Work instructions -
• 1. According to the passage on Smith-Lemli-Opitz syndrome, which enzyme carries the causative gene defect?
• 2. Continue the passage on Smith-Lemli-Opitz syndrome from the point where it stops.

Smith-Lemli-Opitz Syndrome

Smith-Lemli-Opitz syndrome (SLOS, OMIM #270400) is the prototypic disorder of cholesterol biosynthesis first described in 1963 by Smith, Lemli and Opitz (112). SLOS is biochemically characterized by the abnormal accumulation of 7-dehydrocholesterol (7DHC) (Fig. 1) (53). The causative gene defect is in 7-dehydrocholesterol reductase (DHCR7) which functions to reduce 7DHC to generate cholesterol in the final step of the Kandutsch-Russell biosynthetic pathway (98) (Fig. 1). Three groups independently cloned DHCR7 in 1998 and mutations within the gene were proven to be the molecular basis for SLOS (28; 131; 136) (119). SLOS is more common than lathosterolosis and desmosterolosis with an incidence estimated to be between 1 in 25,000 to 1 in 60,000 (98). The carrier rate for this disease is high in the general population but does not lead to the high frequency of cases predicted based on this carrier frequency (86). This is because, at the severe end of the spectrum, SLOS can be a lethal disorder with major congenital anomalies and may indeed account for a significant number of miscarriages in the general population (86). However, mild cases combine minor physical stigmata with behavioral and learning disabilities. Typical physical manifestations include second and third toe syndactyly, microcephaly, micrognathia, cleft palate, polydactyly, cardiac malformations, pyloric stenosis, and genital malformation (4; 85; 101). Advancements in clinical management of this disorder has increase the life expectancy of these patients, however, there is currently little data to predict what additional clinical issues may arise later in the lives of these patients.

Information supplied -
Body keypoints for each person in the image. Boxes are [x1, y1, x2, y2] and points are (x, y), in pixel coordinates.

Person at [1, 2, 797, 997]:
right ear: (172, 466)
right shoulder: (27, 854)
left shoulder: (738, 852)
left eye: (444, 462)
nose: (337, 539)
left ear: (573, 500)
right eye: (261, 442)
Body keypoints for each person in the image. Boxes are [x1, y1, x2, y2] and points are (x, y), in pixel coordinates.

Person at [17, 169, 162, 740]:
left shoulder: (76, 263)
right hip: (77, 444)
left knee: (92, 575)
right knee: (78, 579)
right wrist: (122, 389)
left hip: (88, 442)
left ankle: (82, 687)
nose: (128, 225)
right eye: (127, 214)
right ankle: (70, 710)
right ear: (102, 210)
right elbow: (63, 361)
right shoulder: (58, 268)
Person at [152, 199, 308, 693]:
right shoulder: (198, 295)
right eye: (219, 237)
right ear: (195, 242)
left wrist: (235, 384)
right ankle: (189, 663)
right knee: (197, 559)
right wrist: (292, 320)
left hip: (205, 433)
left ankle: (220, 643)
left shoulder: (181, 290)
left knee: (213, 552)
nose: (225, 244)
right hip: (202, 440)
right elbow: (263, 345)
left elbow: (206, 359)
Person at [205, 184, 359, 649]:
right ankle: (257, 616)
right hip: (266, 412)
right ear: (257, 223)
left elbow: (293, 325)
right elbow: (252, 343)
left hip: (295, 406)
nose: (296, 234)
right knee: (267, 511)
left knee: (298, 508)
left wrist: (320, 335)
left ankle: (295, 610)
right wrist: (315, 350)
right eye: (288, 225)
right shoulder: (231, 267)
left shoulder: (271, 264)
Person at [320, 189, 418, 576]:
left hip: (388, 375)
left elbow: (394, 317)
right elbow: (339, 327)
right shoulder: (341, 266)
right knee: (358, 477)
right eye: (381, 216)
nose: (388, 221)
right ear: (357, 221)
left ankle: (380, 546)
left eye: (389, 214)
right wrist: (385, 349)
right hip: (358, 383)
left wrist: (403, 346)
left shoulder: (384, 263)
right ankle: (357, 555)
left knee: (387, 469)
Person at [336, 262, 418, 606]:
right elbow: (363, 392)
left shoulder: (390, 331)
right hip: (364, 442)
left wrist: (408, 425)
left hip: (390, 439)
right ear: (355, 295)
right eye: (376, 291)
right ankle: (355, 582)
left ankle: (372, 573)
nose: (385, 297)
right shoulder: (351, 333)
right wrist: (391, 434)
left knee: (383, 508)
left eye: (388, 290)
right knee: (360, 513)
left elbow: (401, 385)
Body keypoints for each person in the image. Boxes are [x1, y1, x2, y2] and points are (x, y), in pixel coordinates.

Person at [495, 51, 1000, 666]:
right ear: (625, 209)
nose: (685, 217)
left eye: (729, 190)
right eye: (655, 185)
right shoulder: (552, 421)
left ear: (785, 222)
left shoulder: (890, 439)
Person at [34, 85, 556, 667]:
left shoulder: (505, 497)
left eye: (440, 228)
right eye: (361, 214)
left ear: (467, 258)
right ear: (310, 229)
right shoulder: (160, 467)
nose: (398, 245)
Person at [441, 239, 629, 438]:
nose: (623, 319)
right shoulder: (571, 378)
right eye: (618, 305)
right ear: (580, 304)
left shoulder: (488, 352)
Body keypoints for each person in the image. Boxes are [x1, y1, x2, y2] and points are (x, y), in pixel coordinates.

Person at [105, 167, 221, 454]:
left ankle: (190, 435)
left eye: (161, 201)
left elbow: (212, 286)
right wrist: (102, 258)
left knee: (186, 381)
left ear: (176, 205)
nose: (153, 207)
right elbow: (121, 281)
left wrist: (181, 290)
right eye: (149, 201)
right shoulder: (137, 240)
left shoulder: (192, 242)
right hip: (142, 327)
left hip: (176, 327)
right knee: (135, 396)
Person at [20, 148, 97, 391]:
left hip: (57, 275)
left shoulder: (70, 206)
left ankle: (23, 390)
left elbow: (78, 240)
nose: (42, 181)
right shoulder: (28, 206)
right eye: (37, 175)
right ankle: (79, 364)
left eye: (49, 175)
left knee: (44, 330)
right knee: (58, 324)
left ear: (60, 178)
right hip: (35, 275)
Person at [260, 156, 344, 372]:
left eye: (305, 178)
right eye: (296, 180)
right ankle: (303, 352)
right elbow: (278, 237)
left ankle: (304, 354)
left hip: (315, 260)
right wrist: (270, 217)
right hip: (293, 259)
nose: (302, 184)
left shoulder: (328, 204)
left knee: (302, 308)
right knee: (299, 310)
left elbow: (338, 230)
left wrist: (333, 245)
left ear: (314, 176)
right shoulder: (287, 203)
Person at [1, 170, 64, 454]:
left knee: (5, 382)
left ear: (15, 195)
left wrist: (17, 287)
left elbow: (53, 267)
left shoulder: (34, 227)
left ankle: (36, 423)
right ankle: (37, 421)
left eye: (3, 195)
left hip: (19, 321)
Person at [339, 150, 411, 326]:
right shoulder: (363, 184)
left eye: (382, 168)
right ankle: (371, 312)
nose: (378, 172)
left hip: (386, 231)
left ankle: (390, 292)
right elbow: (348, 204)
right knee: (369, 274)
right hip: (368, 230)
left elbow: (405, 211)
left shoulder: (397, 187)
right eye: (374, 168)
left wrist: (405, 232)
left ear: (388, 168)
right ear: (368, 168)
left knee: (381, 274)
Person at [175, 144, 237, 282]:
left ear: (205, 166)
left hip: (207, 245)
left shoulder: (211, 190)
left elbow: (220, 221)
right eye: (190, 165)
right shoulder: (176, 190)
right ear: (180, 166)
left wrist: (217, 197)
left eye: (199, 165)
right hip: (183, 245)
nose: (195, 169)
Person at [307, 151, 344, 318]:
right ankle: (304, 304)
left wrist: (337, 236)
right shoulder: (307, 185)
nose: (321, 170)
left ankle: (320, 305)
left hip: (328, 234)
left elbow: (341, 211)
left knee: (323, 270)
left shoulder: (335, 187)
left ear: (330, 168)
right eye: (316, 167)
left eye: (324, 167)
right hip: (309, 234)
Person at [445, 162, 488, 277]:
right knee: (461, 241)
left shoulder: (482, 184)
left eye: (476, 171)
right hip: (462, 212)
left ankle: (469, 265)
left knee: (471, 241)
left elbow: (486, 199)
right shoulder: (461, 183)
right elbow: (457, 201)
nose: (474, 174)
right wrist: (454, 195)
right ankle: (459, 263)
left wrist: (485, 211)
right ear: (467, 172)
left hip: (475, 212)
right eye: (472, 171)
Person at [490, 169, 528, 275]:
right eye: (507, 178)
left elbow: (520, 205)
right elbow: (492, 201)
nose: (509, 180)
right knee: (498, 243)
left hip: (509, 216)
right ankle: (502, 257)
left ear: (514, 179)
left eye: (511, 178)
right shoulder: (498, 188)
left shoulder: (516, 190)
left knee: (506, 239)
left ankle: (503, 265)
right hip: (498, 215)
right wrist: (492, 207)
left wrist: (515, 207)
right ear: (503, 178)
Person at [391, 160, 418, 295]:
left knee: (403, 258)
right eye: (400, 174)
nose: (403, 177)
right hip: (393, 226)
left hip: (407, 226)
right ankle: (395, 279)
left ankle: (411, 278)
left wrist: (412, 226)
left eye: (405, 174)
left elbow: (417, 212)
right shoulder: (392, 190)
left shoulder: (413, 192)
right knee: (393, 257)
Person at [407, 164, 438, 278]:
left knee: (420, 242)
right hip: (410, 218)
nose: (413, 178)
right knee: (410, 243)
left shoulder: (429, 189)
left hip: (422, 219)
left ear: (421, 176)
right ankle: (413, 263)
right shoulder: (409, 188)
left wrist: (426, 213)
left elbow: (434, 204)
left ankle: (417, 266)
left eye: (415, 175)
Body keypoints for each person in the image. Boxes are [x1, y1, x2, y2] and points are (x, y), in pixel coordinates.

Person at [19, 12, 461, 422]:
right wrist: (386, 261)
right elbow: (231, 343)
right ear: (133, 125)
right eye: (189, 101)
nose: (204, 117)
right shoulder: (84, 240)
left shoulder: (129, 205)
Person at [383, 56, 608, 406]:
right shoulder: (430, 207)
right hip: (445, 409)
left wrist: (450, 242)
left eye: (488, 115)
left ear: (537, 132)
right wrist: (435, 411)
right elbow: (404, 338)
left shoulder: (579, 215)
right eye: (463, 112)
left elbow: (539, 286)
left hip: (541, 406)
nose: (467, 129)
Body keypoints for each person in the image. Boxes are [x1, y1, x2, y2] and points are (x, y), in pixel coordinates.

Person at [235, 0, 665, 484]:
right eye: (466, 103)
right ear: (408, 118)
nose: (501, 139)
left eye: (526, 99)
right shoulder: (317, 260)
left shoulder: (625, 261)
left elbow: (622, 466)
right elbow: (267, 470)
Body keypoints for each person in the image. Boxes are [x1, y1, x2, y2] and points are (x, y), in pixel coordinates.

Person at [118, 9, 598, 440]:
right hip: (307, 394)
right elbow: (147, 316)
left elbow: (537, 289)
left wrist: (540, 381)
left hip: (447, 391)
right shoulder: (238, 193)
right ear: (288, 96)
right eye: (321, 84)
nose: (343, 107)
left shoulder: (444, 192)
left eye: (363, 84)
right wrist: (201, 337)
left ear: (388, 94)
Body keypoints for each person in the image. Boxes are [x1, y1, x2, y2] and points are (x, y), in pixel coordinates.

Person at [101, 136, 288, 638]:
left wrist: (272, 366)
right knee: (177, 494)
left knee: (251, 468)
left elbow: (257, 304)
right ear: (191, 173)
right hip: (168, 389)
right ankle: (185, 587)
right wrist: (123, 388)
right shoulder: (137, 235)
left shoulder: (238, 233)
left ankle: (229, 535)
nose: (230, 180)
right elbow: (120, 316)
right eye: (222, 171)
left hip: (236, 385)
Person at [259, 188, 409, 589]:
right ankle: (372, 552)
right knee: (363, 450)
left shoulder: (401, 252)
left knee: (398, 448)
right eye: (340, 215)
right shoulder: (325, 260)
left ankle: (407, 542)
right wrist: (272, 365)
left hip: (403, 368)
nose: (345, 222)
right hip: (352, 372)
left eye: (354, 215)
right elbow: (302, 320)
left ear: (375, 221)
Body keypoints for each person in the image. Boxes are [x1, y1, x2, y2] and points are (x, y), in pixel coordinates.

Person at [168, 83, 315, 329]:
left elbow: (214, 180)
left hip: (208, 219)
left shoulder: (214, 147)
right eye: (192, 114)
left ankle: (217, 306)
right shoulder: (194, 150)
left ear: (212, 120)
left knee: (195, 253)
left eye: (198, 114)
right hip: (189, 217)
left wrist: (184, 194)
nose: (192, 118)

Results for the exercise -
• 1. 7-dehydrocholesterol reductase (DHCR7).

• 2.
Currently, the only treatment for SLOS is dietary cholesterol supplementation (117). While there is anecdotal evidence that cholesterol supplementation benefits growth through improving overall general health of individuals with SLOS and reducing serum levels of 7-DHC, cholesterol therapy has significant limitations (98). 7DHC level elevation persists, which is not without consequence. 7DHC may have toxic effects and has been shown to substitute for cholesterol within various membranes (38) and processes, such as oxysterol production, bile acid formation (79), membrane raft formation and steroid production (71; 111) One significant limitation of cholesterol therapy is the inability of cholesterol to cross the blood-brain barrier in any appreciable amounts (24). Treating the brain in SLOS is of paramount importance as SLOS individuals present with a myriad of behavioural and learning deficits, including autistic characteristics (23; 32).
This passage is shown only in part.